100% agree it’s time to discuss and think through this some more. Thank you for bringing it up. It’s been something that has been simmering on low in the back of my mind, but now is a good time to dig in.

liangcc · May 7, 2018, 12:37pm

Come up with this plan with Danny. We have some scenarios of successful attacks and the respective hard fork strategies. Feedbacks are welcomed .

gist.github.com

https://gist.github.com/ChihChengLiang/3f138c896721a519b9d438e9d75e77d4

Casper_Contingency_plan.md

# Casper Contingency Plan

[toc]

## Scenarios that trigger the plan

- Contract bug that can increase arbitrary deposit to a validator. 
    - Fix:
        - [R] Need to adding an assert line in a function.
        - [W] Need to add a new varible in validator struct to track new info.

This file has been truncated. show original

fubuloubu · May 7, 2018, 12:59pm

Awesome! This is exactly what I like to hear as a response, that we have plans and procedures in place for failures and how the clients and validators can mitigate certain classes of events.

It’s really the right time to be thinking about contingencies, as rollout occurs and issues arise we have an analysis to point to as a guideline for what we should do in moments of crisis. If only more smart contract systems developed such documents, we could respond to scenarios in a much faster and more formal way, and build scripts and tools for helping us to mitigate any scenarios that are uncovered.

I will have to take a look at that document and comment when I get a chance. I’m really very excited for Casper FFG’s release on the main net following Vitalik’s presentation at EdCon, as well as Karl and Vlad’s presentations.

fubuloubu · May 7, 2018, 1:29pm

Also, in a similar vein, do you guys have an “envelope expansion plan”? (Excuse the aerospace-y terms)

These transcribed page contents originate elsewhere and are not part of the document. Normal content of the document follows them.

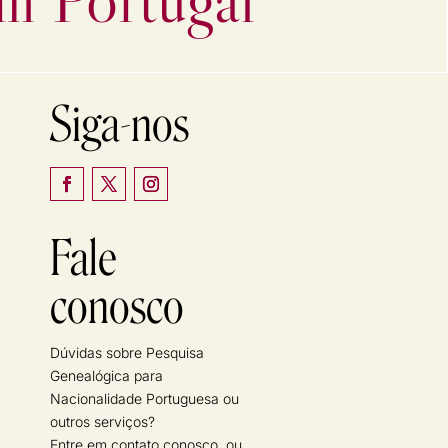
Siga-nos
Fale
conosco
Dúvidas sobre Pesquisa
Genealógica para
Nacionalidade Portuguesa ou
outros serviços?
Entre em contato conosco, ou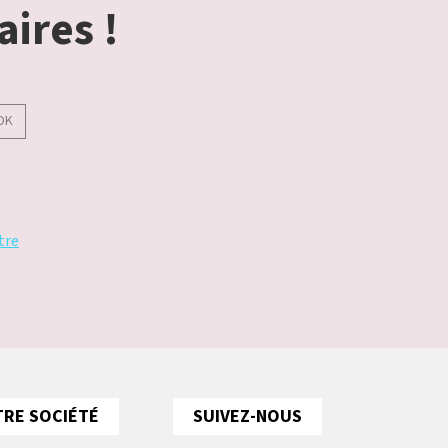
aires !
OK
tre
RE SOCIÉTÉ
SUIVEZ-NOUS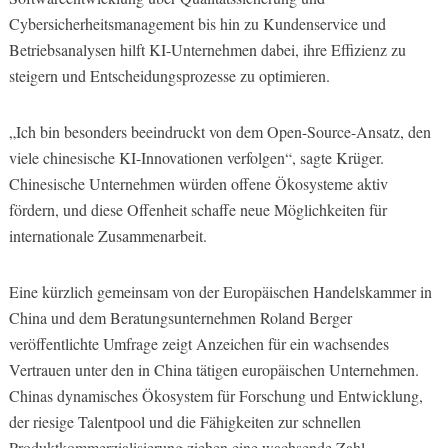
Cybersicherheitsmanagement bis hin zu Kundenservice und
Betriebsanalysen hilft KI-Unternehmen dabei, ihre Effizienz zu
steigern und Entscheidungsprozesse zu optimieren.
„Ich bin besonders beeindruckt von dem Open-Source-Ansatz, den
viele chinesische KI-Innovationen verfolgen“, sagte Krüger.
Chinesische Unternehmen würden offene Ökosysteme aktiv
fördern, und diese Offenheit schaffe neue Möglichkeiten für
internationale Zusammenarbeit.
Eine kürzlich gemeinsam von der Europäischen Handelskammer in
China und dem Beratungsunternehmen Roland Berger
veröffentlichte Umfrage zeigt Anzeichen für ein wachsendes
Vertrauen unter den in China tätigen europäischen Unternehmen.
Chinas dynamisches Ökosystem für Forschung und Entwicklung,
der riesige Talentpool und die Fähigkeiten zur schnellen
Produktkommerzialisierung ziehen eine wachsende Zahl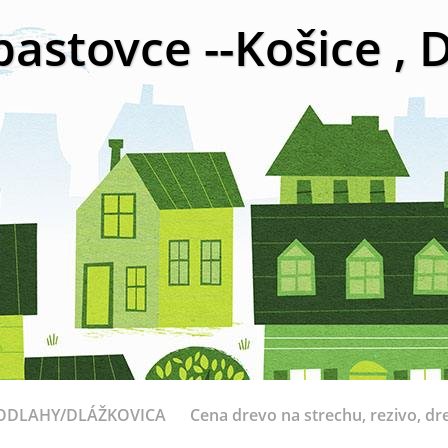
bastovce --Košice ,
ODLAHY/DLÁŽKOVICA
Cena drevo na strechu, rezivo, dr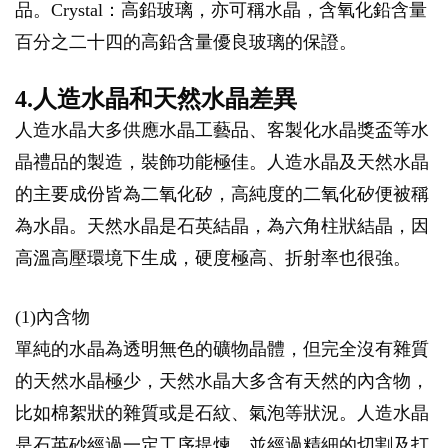
品。Crystal：高鉛玻璃，亦可稱水晶，含氧化鉛含量
百分之二十四的高鉛含量優良玻璃的保證。
4.人造水晶和天然水晶差異
人造水晶大多供應水晶工藝品、客製化水晶獎盃等水
晶禮品的製造，裝飾功能極佳。人造水晶及天然水晶
的主要成份皆為二氧化矽，高純度的二氧化矽便被稱
為水晶。天然水晶是石英結晶，為六角柱狀結晶，因
高溫高壓環境下生成，硬度極高、折射率也很強。
(1)內含物
單純的水晶為透明無色的礦物晶體，但完全沒有雜質
的天然水晶極少，天然水晶大多含有天然的內含物，
比如棉絮狀的雜質或是石紋、氣泡等狀況。人造水晶
是石英砂經過一定工序提煉，並經過精細的切割及打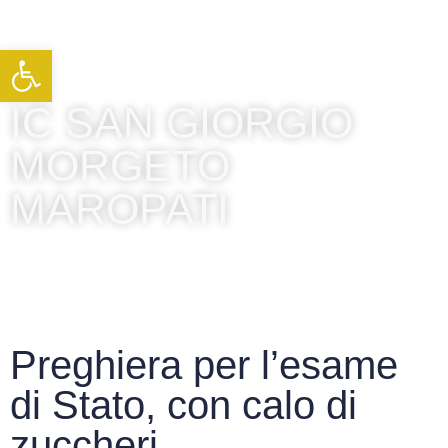
Apri la barra degli strumenti
IC SAN GIORGIO
MORGETO
MAROPATI
Preghiera per l’esame
di Stato, con calo di
zuccheri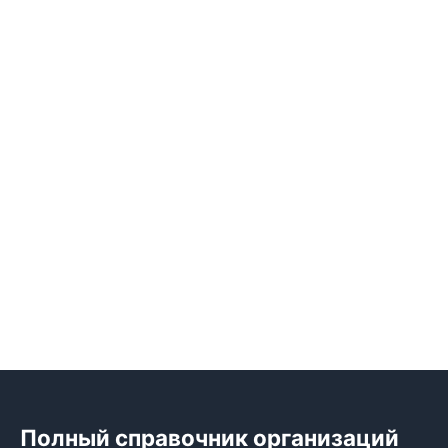
Полный справочник организаций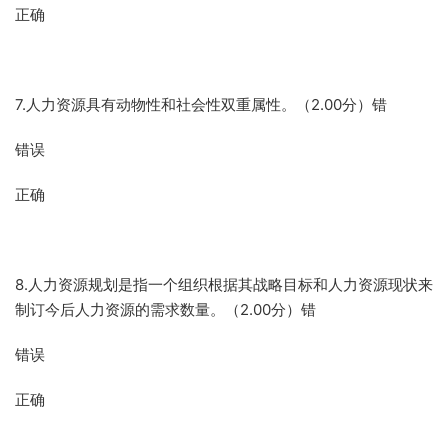
正确
7.人力资源具有动物性和社会性双重属性。（2.00分）错
错误
正确
8.人力资源规划是指一个组织根据其战略目标和人力资源现状来
制订今后人力资源的需求数量。（2.00分）错
错误
正确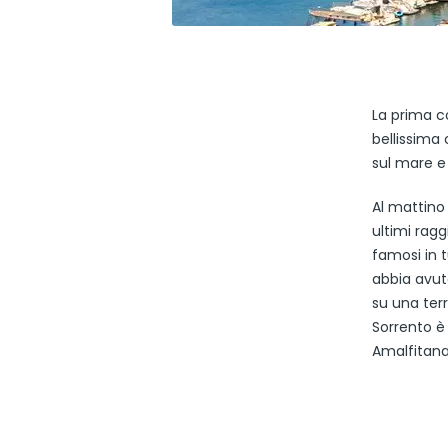
La prima c
bellissima 
sul mare e 
Al mattino 
ultimi ragg
famosi in t
abbia avuto
su una ter
Sorrento è
Amalfitana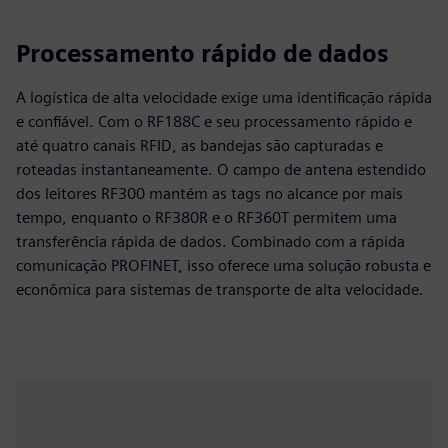
Processamento rápido de dados
A logística de alta velocidade exige uma identificação rápida
e confiável. Com o RF188C e seu processamento rápido e
até quatro canais RFID, as bandejas são capturadas e
roteadas instantaneamente. O campo de antena estendido
dos leitores RF300 mantém as tags no alcance por mais
tempo, enquanto o RF380R e o RF360T permitem uma
transferência rápida de dados. Combinado com a rápida
comunicação PROFINET, isso oferece uma solução robusta e
econômica para sistemas de transporte de alta velocidade.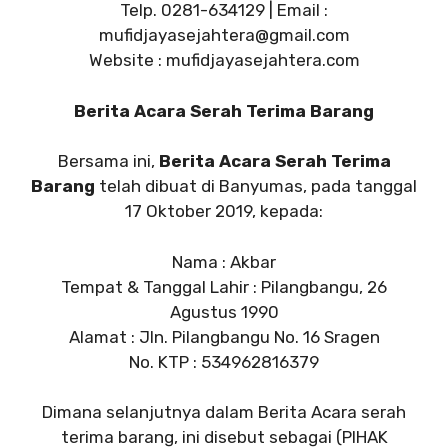
Telp. 0281-634129 | Email :
mufidjayasejahtera@gmail.com
Website : mufidjayasejahtera.com
Berita Acara Serah Terima Barang
Bersama ini,
Berita Acara Serah Terima
Barang
telah dibuat di Banyumas, pada tanggal
17 Oktober 2019, kepada:
Nama : Akbar
Tempat & Tanggal Lahir : Pilangbangu, 26
Agustus 1990
Alamat : Jln. Pilangbangu No. 16 Sragen
No. KTP : 534962816379
Dimana selanjutnya dalam Berita Acara serah
terima barang, ini disebut sebagai (PIHAK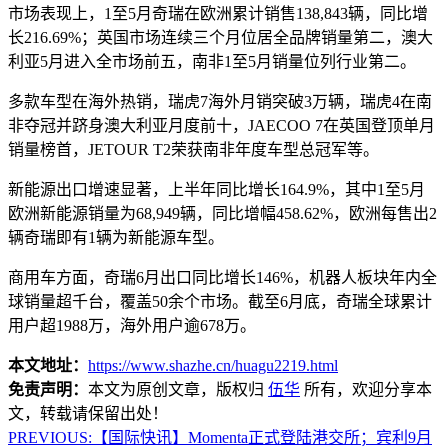
市场表现上，1至5月奇瑞在欧洲累计销售138,843辆，同比增
长216.69%；英国市场连续三个月位居全品牌销量第二，澳大
利亚5月进入全市场前五，南非1至5月销量位列行业第二。
多款车型在海外热销，瑞虎7海外月销突破3万辆，瑞虎4在南
非夺冠并跻身澳大利亚月度前十，JAECOO 7在英国登顶单月
销量榜首，JETOUR T2荣获南非年度车型总冠军等。
新能源出口增速显著，上半年同比增长164.9%，其中1至5月
欧洲新能源销量为68,949辆，同比增幅458.62%，欧洲每售出2
辆奇瑞即有1辆为新能源车型。
商用车方面，奇瑞6月出口同比增长146%，机器人板块年内全
球销量超千台，覆盖50余个市场。截至6月底，奇瑞全球累计
用户超1988万，海外用户逾678万。
本文地址：
https://www.shazhe.cn/huagu2219.html
免责声明：
本文为原创文章，版权归
伍华
所有，欢迎分享本
文，转载请保留出处！
PREVIOUS:
【国际快讯】Momenta正式登陆港交所；宾利9月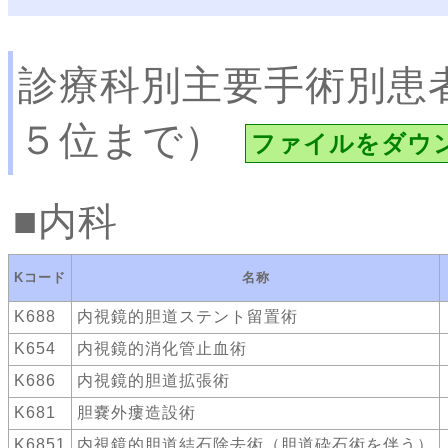
診療科別主要手術別患
５位まで）
ファイルをダウ
内科
Kコード
名称
K688
内視鏡的胆道ステント留置術
K654
内視鏡的消化管止血術
K686
内視鏡的胆道拡張術
K681
胆嚢外瘻造設術
K6851
内視鏡的胆道結石除去術（胆道砕石術を伴う）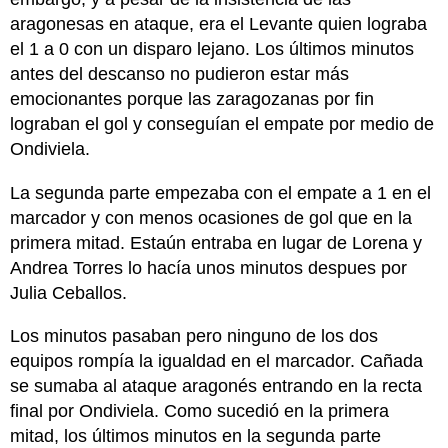
aragonesas en ataque, era el Levante quien lograba
el 1 a 0 con un disparo lejano. Los últimos minutos
antes del descanso no pudieron estar más
emocionantes porque las zaragozanas por fin
lograban el gol y conseguían el empate por medio de
Ondiviela.
La segunda parte empezaba con el empate a 1 en el
marcador y con menos ocasiones de gol que en la
primera mitad. Estaún entraba en lugar de Lorena y
Andrea Torres lo hacía unos minutos despues por
Julia Ceballos.
Los minutos pasaban pero ninguno de los dos
equipos rompía la igualdad en el marcador. Cañada
se sumaba al ataque aragonés entrando en la recta
final por Ondiviela. Como sucedió en la primera
mitad, los últimos minutos en la segunda parte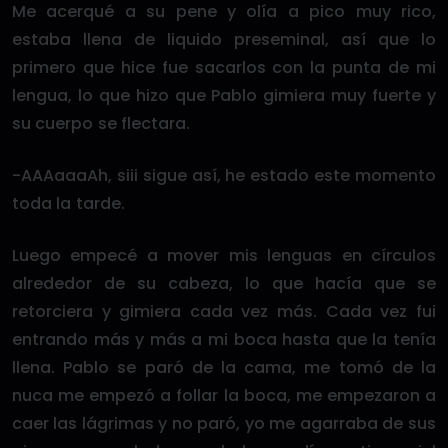
Me acerqué a su pene y olía a pico muy rico,
estaba llena de liquido preseminal, así que lo
primero que hice fue sacarlos con la punta de mi
lengua, lo que hizo que Pablo gimiera muy fuerte y
su cuerpo se flectara.
-AAAaaaAh, siii sigue así, he estado este momento
toda la tarde.
Luego empecé a mover mis lenguas en círculos
alrededor de su cabeza, lo que hacía que se
retorciera y gimiera cada vez más. Cada vez fui
entrando más y más a mi boca hasta que la tenía
llena. Pablo se paró de la cama, me tomó de la
nuca me empezó a follar la boca, me empezaron a
caer las lágrimas y no paró, yo me agarraba de sus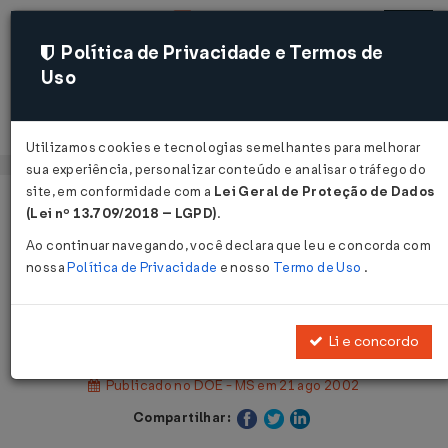
Política de Privacidade e Termos de
Uso
Acessar
Utilizamos cookies e tecnologias semelhantes para melhorar
sua experiência, personalizar conteúdo e analisar o tráfego do
site, em conformidade com a
Lei Geral de Proteção de Dados
Página Inicial
Legislações
(Lei nº 13.709/2018 – LGPD)
.
Legislação Estadual - Mato Grosso do Sul
Ao continuar navegando, você declara que leu e concorda com
nossa
Política de Privacidade
e nosso
Termo de Uso
.
Voltar
Decreto nº 10.894 de 20/08/2002
Li e concordo
Publicado no DOE - MS em 21 ago 2002
Compartilhar: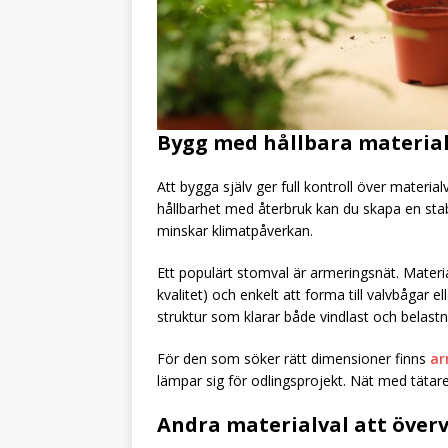
Bygg med hållbara materia
Att bygga själv ger full kontroll över materi
hållbarhet med återbruk kan du skapa en stabi
minskar klimatpåverkan.
Ett populärt stomval är armeringsnät. Materia
kvalitet) och enkelt att forma till valvbågar 
struktur som klarar både vindlast och belast
För den som söker rätt dimensioner finns
ar
lämpar sig för odlingsprojekt. Nät med tätare
Andra materialval att över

Such a plan would include an analysis of how the system should grow as it becomes adopted, and what would happen in case there’s too much or not enough interest, both initially and over time. I know the system is incentivized towards 10M ether (IIRC), is that the only metric for success? What should the growth and adoption curves look like for a successful release? (+/- some error bounds) What would lead to calling the trial a failure in terms of hard numbers? (Which would trigger a re-parameterization effort and/or a mechanism redesign)

data · June 8, 2018, 12:11am

I assume that the verification of the contract will include @djrtwo’s condition that all valid routes out of the contract involve a 4-month delay.

If however the quick withdraw from the above document becomes true, the proposed solution in the document above is to revert to a previously finalized block. There might also be scenarios not described yet that require such a reversion(?).

By reverting, we will necessarily revert some operations on the blockchain. At least for value transfers, would a recovery fund as proposed before be an option? The intention here is to not have users bear the cost of core protocol breakage. However, a pure recovery fund will probably not cover a substantial subset of smart contracts, such as ERC721 tokens etc., so it is probably too specialized a solution?

PS: Good initiative. I think both update & recovery options need to be clear before deployments to the mainnet, no matter how well verified and proofread the contract is. This goes doubly so for the economic incentivization.